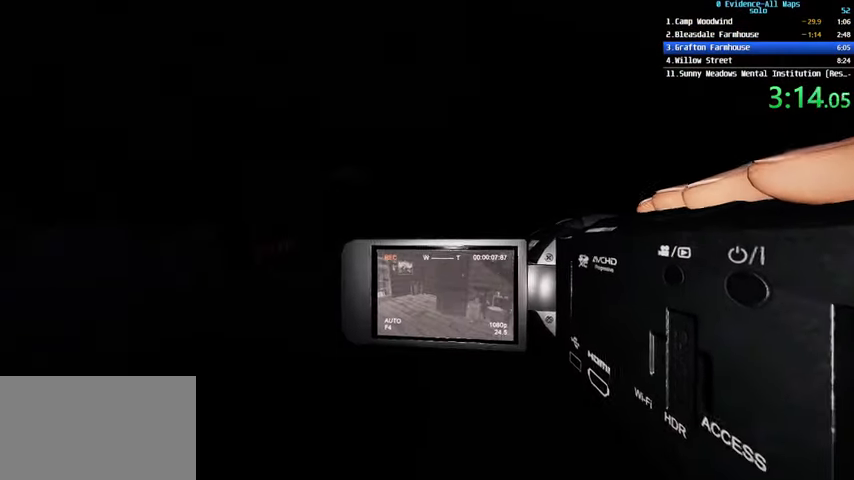
{"keys": ["a"], "mouse": [], "events": [[401, "w", "up"], [501, "a", "down"]]}
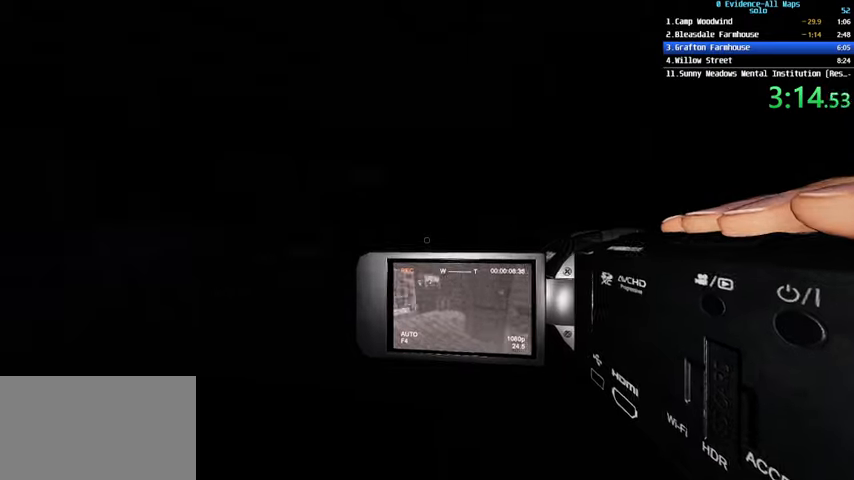
{"keys": ["shift", "w"], "mouse": [], "events": [[34, "shift", "down"], [100, "w", "down"], [234, "a", "up"]]}
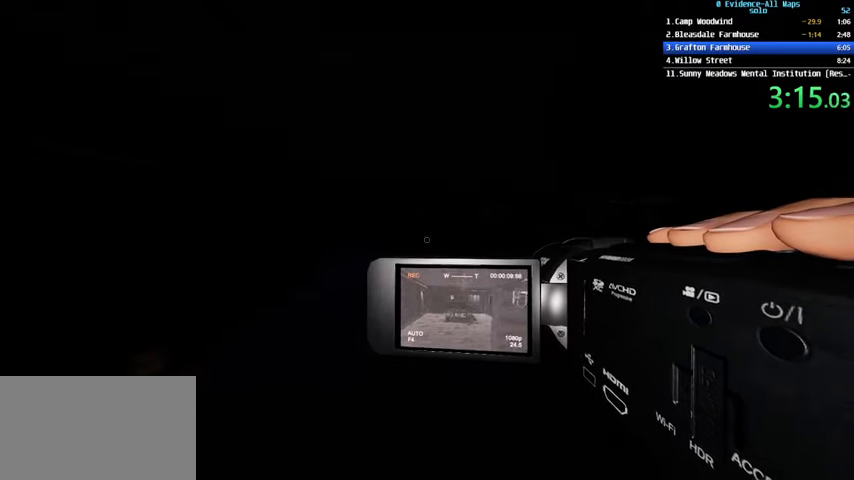
{"keys": ["shift", "w"], "mouse": [], "events": []}
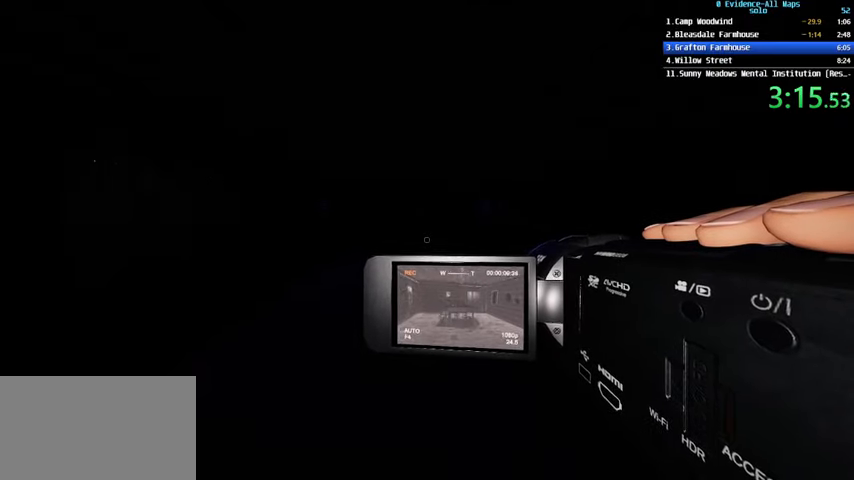
{"keys": ["shift", "w"], "mouse": [], "events": []}
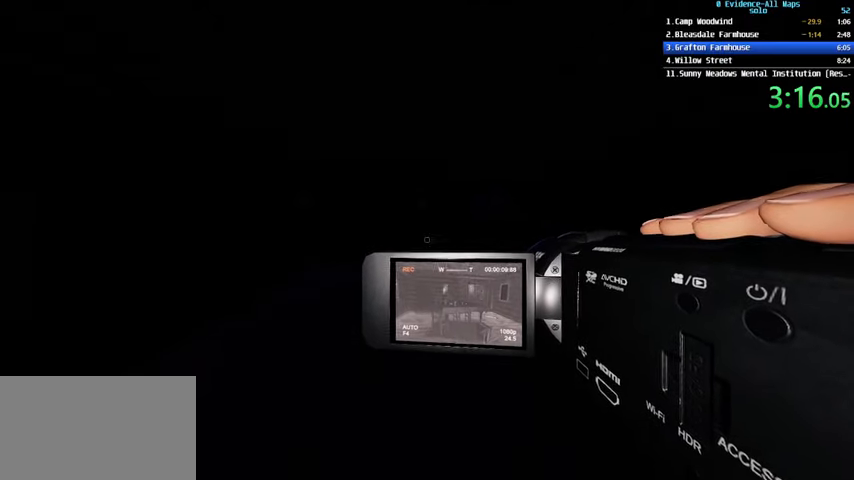
{"keys": ["w"], "mouse": [], "events": [[167, "shift", "up"]]}
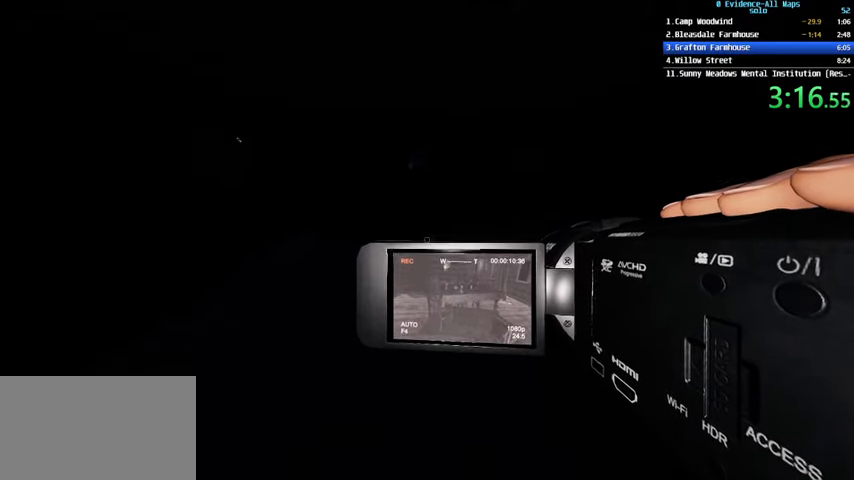
{"keys": ["d"], "mouse": [], "events": [[401, "w", "up"], [467, "d", "down"]]}
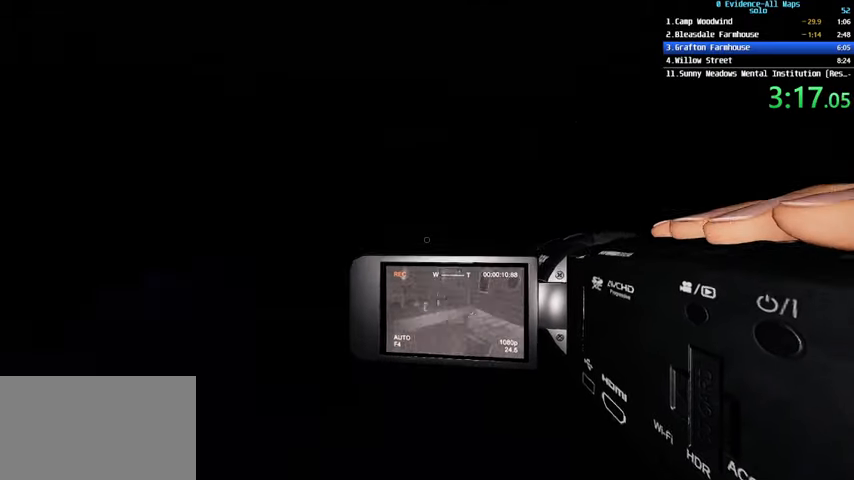
{"keys": ["d"], "mouse": [], "events": []}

Required action
The entire listing is to be printed exactly, with each picture omitted.

Answer to this task
{"keys": ["a"], "mouse": [], "events": [[401, "w", "up"], [501, "a", "down"]]}
{"keys": ["shift", "w"], "mouse": [], "events": [[34, "shift", "down"], [100, "w", "down"], [234, "a", "up"]]}
{"keys": ["shift", "w"], "mouse": [], "events": []}
{"keys": ["shift", "w"], "mouse": [], "events": []}
{"keys": ["w"], "mouse": [], "events": [[167, "shift", "up"]]}
{"keys": ["d"], "mouse": [], "events": [[401, "w", "up"], [467, "d", "down"]]}
{"keys": ["d"], "mouse": [], "events": []}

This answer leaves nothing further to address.